This is part I - for part II - see "Xen and the Linux x86 zero page"
"Code that should not run should never run"
The fact that code that should not run should never run seems like something stupid and obvious but it turns out that its actually easier said than done on very large software projects, particularly on the Linux kernel. One term for this is "dead code". The amount of dead code on Linux has increased over the years due to the desire by Linux distributions to want a single Linux kernel binary to work on different run time environments. The size and complexity of certain features increases the difficulty of proving that dead code never runs. Using a single kernel binary is desirable given that the alternative is we'd have different Linux kernel binary packages for each major custom run time environment we wish to use and among other things this means testing and validating multiple kernels. A really complex modern example, which this post will focus on, is dead code which is possible as a consequence of how we handle support for different hypervisors on the Linux kernel. The purpose of this post is to create awareness about the problem, clean resolutions to these problems have been already integrated upstream for a few features, and you should be seeing a few more soon.
Back in the day you needed a custom kernel binary if you wanted to use the kernel with specific hypervisor support. To solve this the Linux kernel paravirtualization operations, aka paravirt_ops, or even shorter just pv_ops, was chosen as the mechanism to enable different hypervisor solutions to co-exist with a single kernel binary. Although pv_ops was welcomed with open arms back in the days as a reasonable compromise, these days just the mention of "pv_ops" to any kernel developer will cause a cringe. There are a few reasons to hate pv_ops these days, given the praise over it back in the day its perhaps confusing why people hate them so much now, this deserves some attention. Below are a few key reasons why developers hate pv_ops today.

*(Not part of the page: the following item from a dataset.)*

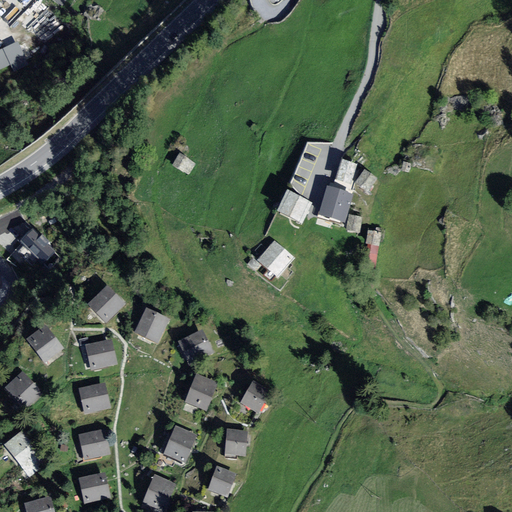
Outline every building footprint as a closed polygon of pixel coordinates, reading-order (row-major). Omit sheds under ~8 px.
[(18,48),(0,55),(0,59),(7,76),(26,68),(18,48)] [(294,182),(308,186),(322,142),(308,137),(294,182)] [(362,155),(352,149),(345,163),(355,168),(362,155)] [(193,165),(177,156),(173,163),(188,172),(193,165)] [(343,191),(348,177),(329,170),(324,183),(343,191)] [(370,179),(360,173),(353,187),(363,192),(370,179)] [(343,197),(325,192),(317,218),(336,223),(343,197)] [(303,205),(283,195),(272,218),(292,228),(303,205)] [(359,234),(360,219),(350,219),(349,233),(359,234)] [(56,250),(33,229),(20,242),(44,263),(56,250)] [(378,237),(367,236),(366,245),(377,246),(378,237)] [(271,245),(252,263),(266,278),(285,261),(271,245)] [(119,305),(102,288),(84,305),(101,323),(119,305)] [(164,322),(141,313),(131,338),(155,347),(164,322)] [(59,354),(41,326),(21,338),(39,367),(59,354)] [(201,331),(175,339),(182,364),(208,356),(201,331)] [(108,341),(82,348),(89,373),(115,365),(108,341)] [(40,395),(17,376),(2,395),(25,413),(40,395)] [(266,384),(247,377),(236,405),(255,412),(266,384)] [(212,386),(193,379),(182,407),(201,414),(212,386)] [(97,383),(71,391),(78,416),(104,408),(97,383)] [(99,426),(72,433),(80,458),(106,450),(99,426)] [(191,434),(172,427),(161,455),(180,462),(191,434)] [(248,435),(229,427),(218,455),(237,463),(248,435)] [(40,458),(21,435),(0,451),(0,452),(18,475),(40,458)] [(234,472),(215,464),(204,492),(223,500),(234,472)] [(99,470),(73,478),(81,503),(107,495),(99,470)] [(170,483),(150,476),(139,504),(159,511),(170,483)] [(52,511),(48,496),(22,504),(23,511),(52,511)]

- pv_ops was designed at a time when hardware assisted virtualization solutions were relatively new, and it remained unclear how fully paravirtualized solutions would compare. KVM is a hypervisor solution that requires hardware assisted virtualization. These days, even originally fully paravirtualized hypervisors solutions such as the Xen hypervisor have integrated support the hardware virtualization extensions put out by several hardware vendors. This makes it difficult to term hypervisors that no longer are "fully paravirtualized", the different possibilities of what could be paravirtualized and be dealt with by hardware has given the rise to a slew of different types of paravirtualized guests. For instance, Xen now has PV, HVM, PVH, check out the virtualization spectrum page for a clarification of how each of these vary. What remains clear though is hardware assisted virtualization features have been welcomed and in the future you should count on all new systems running virtualization to take advantage of them. In the end Xen PHV will provide that sweet spot for the best mixture of "paravirtualization" and hardware virtualization. Architectures which needed hypervisor virtualization support developed after hardware assisted virtualization solutions were in place can support different hypervisors without pv_ops. Such is the case for ARM which supports both KVM and Xen on ARM. In this light, in a way pv_ops is a thing of the past. If Xen slowly deprecates and finally removes fully paravirtualized PV support from the Linux kernel Konrad has noted that at the very least we could deprecate pv_ops MMU components.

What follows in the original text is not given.